§ Task objective: Give each entry back by retyping it exactly as written.

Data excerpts

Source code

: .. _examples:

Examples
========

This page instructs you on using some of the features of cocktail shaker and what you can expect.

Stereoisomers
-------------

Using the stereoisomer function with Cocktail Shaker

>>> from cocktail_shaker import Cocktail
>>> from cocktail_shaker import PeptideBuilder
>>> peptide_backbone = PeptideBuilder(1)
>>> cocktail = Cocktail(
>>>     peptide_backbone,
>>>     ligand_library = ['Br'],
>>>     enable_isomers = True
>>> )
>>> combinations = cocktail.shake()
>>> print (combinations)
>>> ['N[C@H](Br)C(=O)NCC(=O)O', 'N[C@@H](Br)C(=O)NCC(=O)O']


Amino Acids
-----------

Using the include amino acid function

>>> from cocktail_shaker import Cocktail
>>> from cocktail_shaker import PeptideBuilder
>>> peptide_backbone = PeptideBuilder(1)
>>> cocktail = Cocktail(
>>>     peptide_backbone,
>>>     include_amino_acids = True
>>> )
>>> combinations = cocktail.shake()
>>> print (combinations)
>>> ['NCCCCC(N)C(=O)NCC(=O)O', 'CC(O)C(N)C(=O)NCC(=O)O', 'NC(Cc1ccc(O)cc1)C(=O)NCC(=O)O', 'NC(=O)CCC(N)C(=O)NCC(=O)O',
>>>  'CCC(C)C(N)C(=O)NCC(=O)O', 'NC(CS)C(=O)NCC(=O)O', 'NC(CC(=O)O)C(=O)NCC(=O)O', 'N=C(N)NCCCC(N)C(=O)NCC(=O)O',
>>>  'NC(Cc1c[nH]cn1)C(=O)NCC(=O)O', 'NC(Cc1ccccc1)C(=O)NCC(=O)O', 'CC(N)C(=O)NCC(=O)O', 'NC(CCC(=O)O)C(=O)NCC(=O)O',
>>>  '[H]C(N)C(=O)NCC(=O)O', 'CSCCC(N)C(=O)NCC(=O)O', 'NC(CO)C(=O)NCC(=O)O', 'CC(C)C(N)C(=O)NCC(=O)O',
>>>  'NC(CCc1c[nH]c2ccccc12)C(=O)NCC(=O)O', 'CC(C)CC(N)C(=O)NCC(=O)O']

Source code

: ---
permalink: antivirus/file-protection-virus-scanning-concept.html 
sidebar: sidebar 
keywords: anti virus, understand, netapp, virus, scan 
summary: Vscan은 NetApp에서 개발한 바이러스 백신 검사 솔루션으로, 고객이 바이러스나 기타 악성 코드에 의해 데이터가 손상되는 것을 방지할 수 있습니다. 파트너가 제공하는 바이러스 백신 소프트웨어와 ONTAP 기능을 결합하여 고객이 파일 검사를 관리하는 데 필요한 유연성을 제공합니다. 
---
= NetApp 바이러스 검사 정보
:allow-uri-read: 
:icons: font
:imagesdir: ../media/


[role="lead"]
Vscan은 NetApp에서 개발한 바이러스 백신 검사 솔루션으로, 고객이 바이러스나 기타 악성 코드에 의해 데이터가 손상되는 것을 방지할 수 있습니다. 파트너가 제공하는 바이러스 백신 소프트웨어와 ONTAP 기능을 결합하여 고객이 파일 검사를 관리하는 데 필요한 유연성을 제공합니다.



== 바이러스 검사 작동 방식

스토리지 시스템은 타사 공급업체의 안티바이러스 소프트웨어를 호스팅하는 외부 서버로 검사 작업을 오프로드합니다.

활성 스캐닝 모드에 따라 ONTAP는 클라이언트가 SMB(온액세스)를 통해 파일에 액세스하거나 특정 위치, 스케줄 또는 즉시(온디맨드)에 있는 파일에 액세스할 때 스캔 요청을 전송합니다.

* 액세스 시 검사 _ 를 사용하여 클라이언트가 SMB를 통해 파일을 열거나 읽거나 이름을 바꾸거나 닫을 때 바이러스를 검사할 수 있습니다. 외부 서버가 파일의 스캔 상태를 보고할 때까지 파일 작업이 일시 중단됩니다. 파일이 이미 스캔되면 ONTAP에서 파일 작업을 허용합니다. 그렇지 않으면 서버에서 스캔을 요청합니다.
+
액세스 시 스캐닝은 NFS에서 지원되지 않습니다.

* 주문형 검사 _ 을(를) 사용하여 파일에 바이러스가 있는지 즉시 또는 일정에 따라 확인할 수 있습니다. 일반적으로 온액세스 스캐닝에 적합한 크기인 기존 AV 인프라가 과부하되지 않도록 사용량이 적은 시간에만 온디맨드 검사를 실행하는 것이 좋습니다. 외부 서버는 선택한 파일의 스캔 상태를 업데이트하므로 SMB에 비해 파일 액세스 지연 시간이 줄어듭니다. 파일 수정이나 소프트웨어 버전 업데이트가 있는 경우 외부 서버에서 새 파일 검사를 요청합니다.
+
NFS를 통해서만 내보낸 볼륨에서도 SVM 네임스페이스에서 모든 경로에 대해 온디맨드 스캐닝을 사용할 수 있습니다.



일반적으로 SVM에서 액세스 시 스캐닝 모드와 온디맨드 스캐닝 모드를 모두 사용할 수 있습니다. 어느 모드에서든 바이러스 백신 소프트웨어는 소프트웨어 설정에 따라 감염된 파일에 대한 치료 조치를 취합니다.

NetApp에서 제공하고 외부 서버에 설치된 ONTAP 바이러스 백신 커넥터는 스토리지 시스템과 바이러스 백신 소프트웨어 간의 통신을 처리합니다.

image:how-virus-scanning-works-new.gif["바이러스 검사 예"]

§ Output for this exercise:
Source code

: .. _examples:

Examples
========

This page instructs you on using some of the features of cocktail shaker and what you can expect.

Stereoisomers
-------------

Using the stereoisomer function with Cocktail Shaker

>>> from cocktail_shaker import Cocktail
>>> from cocktail_shaker import PeptideBuilder
>>> peptide_backbone = PeptideBuilder(1)
>>> cocktail = Cocktail(
>>>     peptide_backbone,
>>>     ligand_library = ['Br'],
>>>     enable_isomers = True
>>> )
>>> combinations = cocktail.shake()
>>> print (combinations)
>>> ['N[C@H](Br)C(=O)NCC(=O)O', 'N[C@@H](Br)C(=O)NCC(=O)O']


Amino Acids
-----------

Using the include amino acid function

>>> from cocktail_shaker import Cocktail
>>> from cocktail_shaker import PeptideBuilder
>>> peptide_backbone = PeptideBuilder(1)
>>> cocktail = Cocktail(
>>>     peptide_backbone,
>>>     include_amino_acids = True
>>> )
>>> combinations = cocktail.shake()
>>> print (combinations)
>>> ['NCCCCC(N)C(=O)NCC(=O)O', 'CC(O)C(N)C(=O)NCC(=O)O', 'NC(Cc1ccc(O)cc1)C(=O)NCC(=O)O', 'NC(=O)CCC(N)C(=O)NCC(=O)O',
>>>  'CCC(C)C(N)C(=O)NCC(=O)O', 'NC(CS)C(=O)NCC(=O)O', 'NC(CC(=O)O)C(=O)NCC(=O)O', 'N=C(N)NCCCC(N)C(=O)NCC(=O)O',
>>>  'NC(Cc1c[nH]cn1)C(=O)NCC(=O)O', 'NC(Cc1ccccc1)C(=O)NCC(=O)O', 'CC(N)C(=O)NCC(=O)O', 'NC(CCC(=O)O)C(=O)NCC(=O)O',
>>>  '[H]C(N)C(=O)NCC(=O)O', 'CSCCC(N)C(=O)NCC(=O)O', 'NC(CO)C(=O)NCC(=O)O', 'CC(C)C(N)C(=O)NCC(=O)O',
>>>  'NC(CCc1c[nH]c2ccccc12)C(=O)NCC(=O)O', 'CC(C)CC(N)C(=O)NCC(=O)O']

Source code

: ---
permalink: antivirus/file-protection-virus-scanning-concept.html 
sidebar: sidebar 
keywords: anti virus, understand, netapp, virus, scan 
summary: Vscan은 NetApp에서 개발한 바이러스 백신 검사 솔루션으로, 고객이 바이러스나 기타 악성 코드에 의해 데이터가 손상되는 것을 방지할 수 있습니다. 파트너가 제공하는 바이러스 백신 소프트웨어와 ONTAP 기능을 결합하여 고객이 파일 검사를 관리하는 데 필요한 유연성을 제공합니다. 
---
= NetApp 바이러스 검사 정보
:allow-uri-read: 
:icons: font
:imagesdir: ../media/


[role="lead"]
Vscan은 NetApp에서 개발한 바이러스 백신 검사 솔루션으로, 고객이 바이러스나 기타 악성 코드에 의해 데이터가 손상되는 것을 방지할 수 있습니다. 파트너가 제공하는 바이러스 백신 소프트웨어와 ONTAP 기능을 결합하여 고객이 파일 검사를 관리하는 데 필요한 유연성을 제공합니다.



== 바이러스 검사 작동 방식

스토리지 시스템은 타사 공급업체의 안티바이러스 소프트웨어를 호스팅하는 외부 서버로 검사 작업을 오프로드합니다.

활성 스캐닝 모드에 따라 ONTAP는 클라이언트가 SMB(온액세스)를 통해 파일에 액세스하거나 특정 위치, 스케줄 또는 즉시(온디맨드)에 있는 파일에 액세스할 때 스캔 요청을 전송합니다.

* 액세스 시 검사 _ 를 사용하여 클라이언트가 SMB를 통해 파일을 열거나 읽거나 이름을 바꾸거나 닫을 때 바이러스를 검사할 수 있습니다. 외부 서버가 파일의 스캔 상태를 보고할 때까지 파일 작업이 일시 중단됩니다. 파일이 이미 스캔되면 ONTAP에서 파일 작업을 허용합니다. 그렇지 않으면 서버에서 스캔을 요청합니다.
+
액세스 시 스캐닝은 NFS에서 지원되지 않습니다.

* 주문형 검사 _ 을(를) 사용하여 파일에 바이러스가 있는지 즉시 또는 일정에 따라 확인할 수 있습니다. 일반적으로 온액세스 스캐닝에 적합한 크기인 기존 AV 인프라가 과부하되지 않도록 사용량이 적은 시간에만 온디맨드 검사를 실행하는 것이 좋습니다. 외부 서버는 선택한 파일의 스캔 상태를 업데이트하므로 SMB에 비해 파일 액세스 지연 시간이 줄어듭니다. 파일 수정이나 소프트웨어 버전 업데이트가 있는 경우 외부 서버에서 새 파일 검사를 요청합니다.
+
NFS를 통해서만 내보낸 볼륨에서도 SVM 네임스페이스에서 모든 경로에 대해 온디맨드 스캐닝을 사용할 수 있습니다.



일반적으로 SVM에서 액세스 시 스캐닝 모드와 온디맨드 스캐닝 모드를 모두 사용할 수 있습니다. 어느 모드에서든 바이러스 백신 소프트웨어는 소프트웨어 설정에 따라 감염된 파일에 대한 치료 조치를 취합니다.

NetApp에서 제공하고 외부 서버에 설치된 ONTAP 바이러스 백신 커넥터는 스토리지 시스템과 바이러스 백신 소프트웨어 간의 통신을 처리합니다.

image:how-virus-scanning-works-new.gif["바이러스 검사 예"]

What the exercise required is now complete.